# [Problem to solve]
Write out each line of the material below exactly as given.

# [Input material]
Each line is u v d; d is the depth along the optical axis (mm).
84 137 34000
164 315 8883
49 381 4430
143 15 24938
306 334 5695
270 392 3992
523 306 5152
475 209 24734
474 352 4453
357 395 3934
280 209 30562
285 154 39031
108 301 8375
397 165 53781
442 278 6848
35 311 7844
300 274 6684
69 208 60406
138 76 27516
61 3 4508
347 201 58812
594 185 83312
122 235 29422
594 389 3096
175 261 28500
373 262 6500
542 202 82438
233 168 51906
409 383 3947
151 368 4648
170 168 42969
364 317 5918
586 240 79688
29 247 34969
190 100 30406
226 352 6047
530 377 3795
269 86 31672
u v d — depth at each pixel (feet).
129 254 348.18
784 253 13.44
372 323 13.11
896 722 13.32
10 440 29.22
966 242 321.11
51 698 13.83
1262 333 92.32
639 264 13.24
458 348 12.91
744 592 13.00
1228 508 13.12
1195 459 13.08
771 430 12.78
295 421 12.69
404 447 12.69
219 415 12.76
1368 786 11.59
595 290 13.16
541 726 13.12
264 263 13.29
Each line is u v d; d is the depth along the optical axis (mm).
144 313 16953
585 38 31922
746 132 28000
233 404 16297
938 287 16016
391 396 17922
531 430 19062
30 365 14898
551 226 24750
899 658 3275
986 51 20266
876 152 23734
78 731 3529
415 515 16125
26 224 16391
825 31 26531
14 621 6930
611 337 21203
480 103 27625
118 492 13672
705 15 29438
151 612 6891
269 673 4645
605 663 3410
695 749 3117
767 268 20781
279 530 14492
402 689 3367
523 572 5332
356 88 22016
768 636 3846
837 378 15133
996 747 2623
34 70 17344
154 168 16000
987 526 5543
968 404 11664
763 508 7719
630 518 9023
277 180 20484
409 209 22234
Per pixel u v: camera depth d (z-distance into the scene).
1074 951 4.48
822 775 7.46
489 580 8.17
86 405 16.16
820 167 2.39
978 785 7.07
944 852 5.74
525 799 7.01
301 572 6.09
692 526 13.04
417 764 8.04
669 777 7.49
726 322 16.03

# [Solution]
Each line is u v d; d is the depth along the optical axis (mm).
84 137 34000
164 315 8883
49 381 4430
143 15 24938
306 334 5695
270 392 3992
523 306 5152
475 209 24734
474 352 4453
357 395 3934
280 209 30562
285 154 39031
108 301 8375
397 165 53781
442 278 6848
35 311 7844
300 274 6684
69 208 60406
138 76 27516
61 3 4508
347 201 58812
594 185 83312
122 235 29422
594 389 3096
175 261 28500
373 262 6500
542 202 82438
233 168 51906
409 383 3947
151 368 4648
170 168 42969
364 317 5918
586 240 79688
29 247 34969
190 100 30406
226 352 6047
530 377 3795
269 86 31672
u v d — depth at each pixel (feet).
129 254 348.18
784 253 13.44
372 323 13.11
896 722 13.32
10 440 29.22
966 242 321.11
51 698 13.83
1262 333 92.32
639 264 13.24
458 348 12.91
744 592 13.00
1228 508 13.12
1195 459 13.08
771 430 12.78
295 421 12.69
404 447 12.69
219 415 12.76
1368 786 11.59
595 290 13.16
541 726 13.12
264 263 13.29
Each line is u v d; d is the depth along the optical axis (mm).
144 313 16953
585 38 31922
746 132 28000
233 404 16297
938 287 16016
391 396 17922
531 430 19062
30 365 14898
551 226 24750
899 658 3275
986 51 20266
876 152 23734
78 731 3529
415 515 16125
26 224 16391
825 31 26531
14 621 6930
611 337 21203
480 103 27625
118 492 13672
705 15 29438
151 612 6891
269 673 4645
605 663 3410
695 749 3117
767 268 20781
279 530 14492
402 689 3367
523 572 5332
356 88 22016
768 636 3846
837 378 15133
996 747 2623
34 70 17344
154 168 16000
987 526 5543
968 404 11664
763 508 7719
630 518 9023
277 180 20484
409 209 22234
Per pixel u v: camera depth d (z-distance into the scene).
1074 951 4.48
822 775 7.46
489 580 8.17
86 405 16.16
820 167 2.39
978 785 7.07
944 852 5.74
525 799 7.01
301 572 6.09
692 526 13.04
417 764 8.04
669 777 7.49
726 322 16.03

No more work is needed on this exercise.